→ **Provided records**:
• • • •
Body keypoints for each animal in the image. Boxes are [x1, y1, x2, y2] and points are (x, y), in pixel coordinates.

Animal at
• • • •
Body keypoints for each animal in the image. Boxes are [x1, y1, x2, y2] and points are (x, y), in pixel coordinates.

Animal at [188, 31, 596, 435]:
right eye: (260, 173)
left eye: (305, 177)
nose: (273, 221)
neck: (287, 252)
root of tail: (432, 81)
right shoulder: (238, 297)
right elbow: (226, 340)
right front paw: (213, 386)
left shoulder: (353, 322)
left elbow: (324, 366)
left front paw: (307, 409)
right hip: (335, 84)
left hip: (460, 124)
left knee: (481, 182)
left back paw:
• • • •
→ **Exercise goal**:
The answer must be every line from the records above that contains the word "left", copied in full.

→ **Output for this exercise**:
left eye: (305, 177)
left shoulder: (353, 322)
left elbow: (324, 366)
left front paw: (307, 409)
left hip: (460, 124)
left knee: (481, 182)
left back paw:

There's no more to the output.